Etkinlik A:
Aşağıdaki (i), (ii) ve (iii) ifadelerinin kaynak metinle uyuşup uyuşmadığını belirtin. Her biri için evet ya da hayır deyin ve kararı belirleyen sözleri metinden aynen alıntılayın.
(i) İmam Nebevî'ye göre sabır, zahitlerin en mühim esaslarından biridir.
(ii) Kur'ân-ı Kerîm'de sabırla ilgili âyetlerin az olduğu belirtilir.
(iii) Zümer suresi 10. âyette sabredenlerin mükâfatlarının hesapsız olduğu bildirilir.
Etkinlik B: Kaynak metne göre "Sabredenleri müjdele." sözü hangi surenin kaçıncı âyetinde geçer?
Etkinlik C: Kaynak metnin "İmam Nebevî sabırla" ile başlayıp "imtihan ederiz.’ buyrulmaktadır." sözlerine kadar süren bölümünü, "meşakkatlerine" yerine "zorluklarına" koyarak düzenleyin.

Kaynak Metin:
İmam Nebevî sabırla ilgili şu açıklamayı yapar: ’Sabır’ın manası; nefsi, emredilen şeylerde tutmak, hapsetmektir, bu da ibadetlerin meşakkatlerine tahammül, belâlara tahammül ve günah dışındaki zararlara tahammülle gerçekleşir. Sabır, zahitlerin ve ahiret yoluna sulûk edenlerin en mühim esaslarından biridir.’
Kur’ân-ı Kerîm’de sabırla ilgili âyetler çoktur. İnsanların ebedî ahiret hayatını kazanabilmeleri için, hayat boyu imtihan edileceği şeylerden birinin de sabır olduğu ifade edilmiştir. Bakara suresi 155. âyet-i kerîmede: ’Behemehal sizi biraz korku, biraz açlık ve biraz mal, can ve mahsul eksikliği ile imtihan ederiz. Sabredenleri müjdele.’ Zümer suresi 10. âyette: ’Sabredenlerin mükafatları muhakkak hesapsızdır.’ Muhammed suresi 31. âyet-i kerîmede ise: ’İçinizde mücadele edenler, sabır gösterenler belli oluncaya kadar elbette sizi imtihan ederiz.’ buyrulmaktadır.

Veri Kesiti:
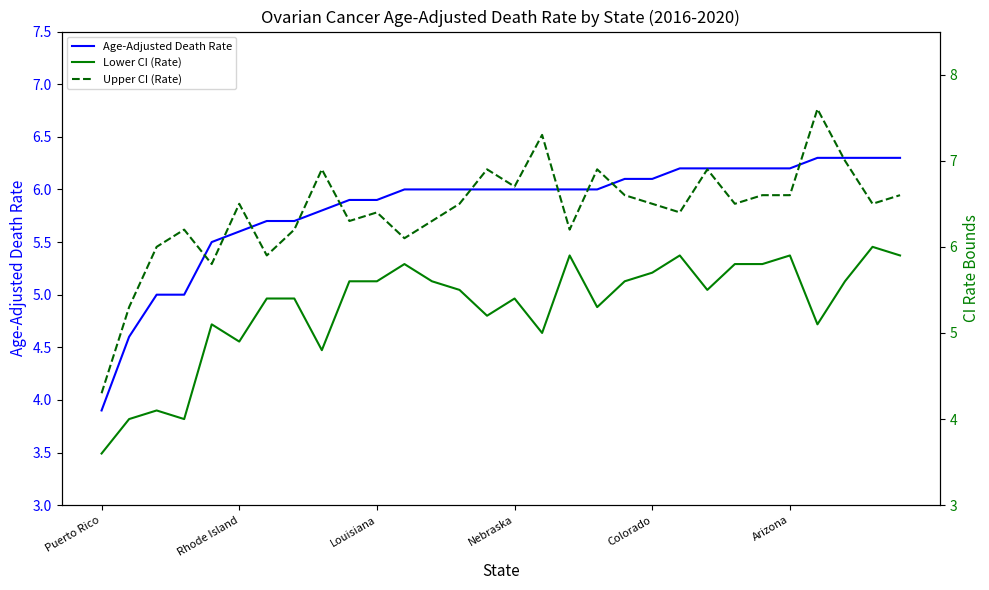

How many data points in Age-Adjusted Death Rate are above 6?

11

Çözüm A:
(i) Evet: "Sabır, zahitlerin ve ahiret yoluna sulûk edenlerin en mühim esaslarından biridir."
(ii) Hayır: "Kur’ân-ı Kerîm’de sabırla ilgili âyetler çoktur."
(iii) Evet: "Sabredenlerin mükafatları muhakkak hesapsızdır."

Çözüm B: Bakara suresi 155. âyette.

Çözüm C:
İmam Nebevî sabırla ilgili şu açıklamayı yapar: ’Sabır’ın manası; nefsi, emredilen şeylerde tutmak, hapsetmektir, bu da ibadetlerin zorluklarına tahammül, belâlara tahammül ve günah dışındaki zararlara tahammülle gerçekleşir. Sabır, zahitlerin ve ahiret yoluna sulûk edenlerin en mühim esaslarından biridir.’
Kur’ân-ı Kerîm’de sabırla ilgili âyetler çoktur. İnsanların ebedî ahiret hayatını kazanabilmeleri için, hayat boyu imtihan edileceği şeylerden birinin de sabır olduğu ifade edilmiştir. Bakara suresi 155. âyet-i kerîmede: ’Behemehal sizi biraz korku, biraz açlık ve biraz mal, can ve mahsul eksikliği ile imtihan ederiz. Sabredenleri müjdele.’ Zümer suresi 10. âyette: ’Sabredenlerin mükafatları muhakkak hesapsızdır.’ Muhammed suresi 31. âyet-i kerîmede ise: ’İçinizde mücadele edenler, sabır gösterenler belli oluncaya kadar elbette sizi imtihan ederiz.’ buyrulmaktadır.